**Exercise:**
Lines from the one containing "(renal) stained for" through the last line of the records below are to be repeated exactly.
+++ Study material
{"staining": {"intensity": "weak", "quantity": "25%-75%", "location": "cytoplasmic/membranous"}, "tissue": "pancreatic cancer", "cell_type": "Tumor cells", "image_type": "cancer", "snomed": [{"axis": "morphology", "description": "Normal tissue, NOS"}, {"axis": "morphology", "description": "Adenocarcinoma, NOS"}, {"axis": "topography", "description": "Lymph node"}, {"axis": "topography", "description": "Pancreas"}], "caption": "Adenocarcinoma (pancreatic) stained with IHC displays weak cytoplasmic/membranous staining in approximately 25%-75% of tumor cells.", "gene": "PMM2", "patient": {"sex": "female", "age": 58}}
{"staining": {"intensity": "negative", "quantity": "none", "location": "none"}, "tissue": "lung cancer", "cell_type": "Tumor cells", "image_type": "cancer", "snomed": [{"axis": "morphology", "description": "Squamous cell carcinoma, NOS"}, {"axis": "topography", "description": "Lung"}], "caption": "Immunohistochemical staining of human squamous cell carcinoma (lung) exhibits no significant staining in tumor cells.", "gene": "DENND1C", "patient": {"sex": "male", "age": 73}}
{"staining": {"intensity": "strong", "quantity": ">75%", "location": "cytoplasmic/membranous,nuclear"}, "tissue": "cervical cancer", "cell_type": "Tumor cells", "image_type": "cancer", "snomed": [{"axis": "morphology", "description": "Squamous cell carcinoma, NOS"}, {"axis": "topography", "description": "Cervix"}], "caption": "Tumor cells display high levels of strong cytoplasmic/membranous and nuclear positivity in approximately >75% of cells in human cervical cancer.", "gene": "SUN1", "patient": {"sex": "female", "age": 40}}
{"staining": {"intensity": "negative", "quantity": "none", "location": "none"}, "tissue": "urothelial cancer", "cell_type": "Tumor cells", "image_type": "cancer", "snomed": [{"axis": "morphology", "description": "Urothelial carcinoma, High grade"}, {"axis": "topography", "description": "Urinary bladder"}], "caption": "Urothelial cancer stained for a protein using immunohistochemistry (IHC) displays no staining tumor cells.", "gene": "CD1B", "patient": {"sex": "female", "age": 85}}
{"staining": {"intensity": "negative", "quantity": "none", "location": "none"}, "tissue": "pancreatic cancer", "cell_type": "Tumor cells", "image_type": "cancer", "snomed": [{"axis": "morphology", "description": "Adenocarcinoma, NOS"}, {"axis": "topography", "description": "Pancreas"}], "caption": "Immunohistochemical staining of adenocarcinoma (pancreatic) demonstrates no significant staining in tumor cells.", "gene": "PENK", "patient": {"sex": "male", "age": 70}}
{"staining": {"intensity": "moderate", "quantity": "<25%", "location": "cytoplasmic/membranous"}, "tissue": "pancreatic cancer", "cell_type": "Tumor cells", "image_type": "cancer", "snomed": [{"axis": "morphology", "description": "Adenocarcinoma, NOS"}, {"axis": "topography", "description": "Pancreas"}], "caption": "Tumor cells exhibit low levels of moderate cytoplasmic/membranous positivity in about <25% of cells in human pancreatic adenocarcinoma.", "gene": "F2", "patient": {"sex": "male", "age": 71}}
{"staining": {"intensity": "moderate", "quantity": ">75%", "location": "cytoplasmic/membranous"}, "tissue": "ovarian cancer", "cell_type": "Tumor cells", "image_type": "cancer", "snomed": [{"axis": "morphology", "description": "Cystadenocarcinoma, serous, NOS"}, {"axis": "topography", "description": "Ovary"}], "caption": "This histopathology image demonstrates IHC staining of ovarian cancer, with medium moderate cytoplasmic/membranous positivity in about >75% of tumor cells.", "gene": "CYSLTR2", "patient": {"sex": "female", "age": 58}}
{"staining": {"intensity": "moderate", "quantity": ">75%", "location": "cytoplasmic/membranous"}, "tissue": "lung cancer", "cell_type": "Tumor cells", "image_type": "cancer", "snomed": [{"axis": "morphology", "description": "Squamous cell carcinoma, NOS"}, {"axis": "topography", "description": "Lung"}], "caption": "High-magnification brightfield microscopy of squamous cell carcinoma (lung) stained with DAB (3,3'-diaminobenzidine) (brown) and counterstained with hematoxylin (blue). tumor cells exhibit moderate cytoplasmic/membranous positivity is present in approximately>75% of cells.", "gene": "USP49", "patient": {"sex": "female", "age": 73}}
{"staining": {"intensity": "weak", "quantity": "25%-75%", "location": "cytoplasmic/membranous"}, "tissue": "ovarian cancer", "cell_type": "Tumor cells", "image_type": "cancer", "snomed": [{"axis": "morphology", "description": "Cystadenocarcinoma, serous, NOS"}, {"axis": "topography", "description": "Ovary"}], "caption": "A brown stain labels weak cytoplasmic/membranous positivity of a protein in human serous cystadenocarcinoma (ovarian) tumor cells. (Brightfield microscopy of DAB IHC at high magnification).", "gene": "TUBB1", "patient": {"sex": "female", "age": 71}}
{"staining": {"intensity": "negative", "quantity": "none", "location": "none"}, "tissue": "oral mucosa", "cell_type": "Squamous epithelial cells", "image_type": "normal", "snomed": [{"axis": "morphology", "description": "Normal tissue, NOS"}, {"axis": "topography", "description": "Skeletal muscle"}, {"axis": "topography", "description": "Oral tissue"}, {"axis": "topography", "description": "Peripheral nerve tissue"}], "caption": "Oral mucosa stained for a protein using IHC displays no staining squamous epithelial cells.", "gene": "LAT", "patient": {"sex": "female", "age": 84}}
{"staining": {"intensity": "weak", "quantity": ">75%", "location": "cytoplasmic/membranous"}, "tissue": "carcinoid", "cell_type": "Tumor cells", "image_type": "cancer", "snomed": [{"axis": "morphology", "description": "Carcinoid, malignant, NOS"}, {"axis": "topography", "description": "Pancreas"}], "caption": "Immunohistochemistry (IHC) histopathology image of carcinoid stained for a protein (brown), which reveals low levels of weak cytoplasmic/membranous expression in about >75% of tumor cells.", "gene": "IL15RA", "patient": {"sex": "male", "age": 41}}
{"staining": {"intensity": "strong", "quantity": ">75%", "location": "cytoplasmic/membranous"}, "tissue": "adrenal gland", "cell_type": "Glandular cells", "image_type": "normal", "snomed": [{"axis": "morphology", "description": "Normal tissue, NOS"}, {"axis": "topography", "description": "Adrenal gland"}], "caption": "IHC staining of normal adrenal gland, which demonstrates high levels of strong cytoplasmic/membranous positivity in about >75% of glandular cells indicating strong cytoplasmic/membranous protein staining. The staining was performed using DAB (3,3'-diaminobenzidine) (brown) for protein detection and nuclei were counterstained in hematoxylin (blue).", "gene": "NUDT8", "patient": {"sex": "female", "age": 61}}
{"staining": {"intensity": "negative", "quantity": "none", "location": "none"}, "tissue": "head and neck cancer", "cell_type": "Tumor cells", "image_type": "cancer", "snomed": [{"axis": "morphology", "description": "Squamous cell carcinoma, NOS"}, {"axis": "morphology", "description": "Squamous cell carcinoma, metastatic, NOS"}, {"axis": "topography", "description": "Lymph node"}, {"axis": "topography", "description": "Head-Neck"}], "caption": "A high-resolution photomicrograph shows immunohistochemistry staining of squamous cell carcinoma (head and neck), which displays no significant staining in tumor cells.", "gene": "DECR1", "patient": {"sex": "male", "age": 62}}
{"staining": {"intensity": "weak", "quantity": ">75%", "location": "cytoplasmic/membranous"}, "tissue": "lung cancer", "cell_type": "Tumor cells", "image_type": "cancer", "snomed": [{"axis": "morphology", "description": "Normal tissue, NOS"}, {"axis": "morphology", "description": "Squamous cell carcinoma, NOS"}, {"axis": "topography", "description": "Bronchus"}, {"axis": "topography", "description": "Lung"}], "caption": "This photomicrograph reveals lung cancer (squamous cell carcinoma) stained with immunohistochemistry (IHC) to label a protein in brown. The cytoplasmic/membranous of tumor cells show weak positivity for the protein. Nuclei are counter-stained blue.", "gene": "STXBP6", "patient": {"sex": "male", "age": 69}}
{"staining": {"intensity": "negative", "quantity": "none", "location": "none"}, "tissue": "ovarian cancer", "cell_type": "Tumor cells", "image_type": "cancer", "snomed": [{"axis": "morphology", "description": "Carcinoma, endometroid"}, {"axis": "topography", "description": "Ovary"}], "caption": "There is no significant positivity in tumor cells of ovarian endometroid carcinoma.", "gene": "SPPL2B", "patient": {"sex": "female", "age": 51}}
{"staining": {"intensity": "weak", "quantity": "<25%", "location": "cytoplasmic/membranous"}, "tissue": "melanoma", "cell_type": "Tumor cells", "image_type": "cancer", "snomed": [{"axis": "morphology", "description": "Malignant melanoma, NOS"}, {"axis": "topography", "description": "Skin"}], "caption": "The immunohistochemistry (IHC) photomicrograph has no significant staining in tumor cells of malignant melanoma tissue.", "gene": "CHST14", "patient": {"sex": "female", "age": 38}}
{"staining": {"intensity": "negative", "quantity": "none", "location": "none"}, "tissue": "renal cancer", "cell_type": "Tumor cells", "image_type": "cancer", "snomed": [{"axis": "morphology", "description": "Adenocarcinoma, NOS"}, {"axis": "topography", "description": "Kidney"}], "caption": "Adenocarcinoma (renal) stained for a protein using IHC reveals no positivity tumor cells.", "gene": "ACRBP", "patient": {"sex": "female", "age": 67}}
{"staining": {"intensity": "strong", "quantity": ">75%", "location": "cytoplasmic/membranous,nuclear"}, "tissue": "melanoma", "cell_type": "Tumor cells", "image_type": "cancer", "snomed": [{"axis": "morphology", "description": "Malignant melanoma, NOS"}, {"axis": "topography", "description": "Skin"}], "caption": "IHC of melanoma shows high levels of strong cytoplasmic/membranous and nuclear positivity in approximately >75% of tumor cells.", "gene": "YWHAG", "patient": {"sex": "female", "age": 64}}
++++++
**Written solution:**
{"staining": {"intensity": "negative", "quantity": "none", "location": "none"}, "tissue": "renal cancer", "cell_type": "Tumor cells", "image_type": "cancer", "snomed": [{"axis": "morphology", "description": "Adenocarcinoma, NOS"}, {"axis": "topography", "description": "Kidney"}], "caption": "Adenocarcinoma (renal) stained for a protein using IHC reveals no positivity tumor cells.", "gene": "ACRBP", "patient": {"sex": "female", "age": 67}}
{"staining": {"intensity": "strong", "quantity": ">75%", "location": "cytoplasmic/membranous,nuclear"}, "tissue": "melanoma", "cell_type": "Tumor cells", "image_type": "cancer", "snomed": [{"axis": "morphology", "description": "Malignant melanoma, NOS"}, {"axis": "topography", "description": "Skin"}], "caption": "IHC of melanoma shows high levels of strong cytoplasmic/membranous and nuclear positivity in approximately >75% of tumor cells.", "gene": "YWHAG", "patient": {"sex": "female", "age": 64}}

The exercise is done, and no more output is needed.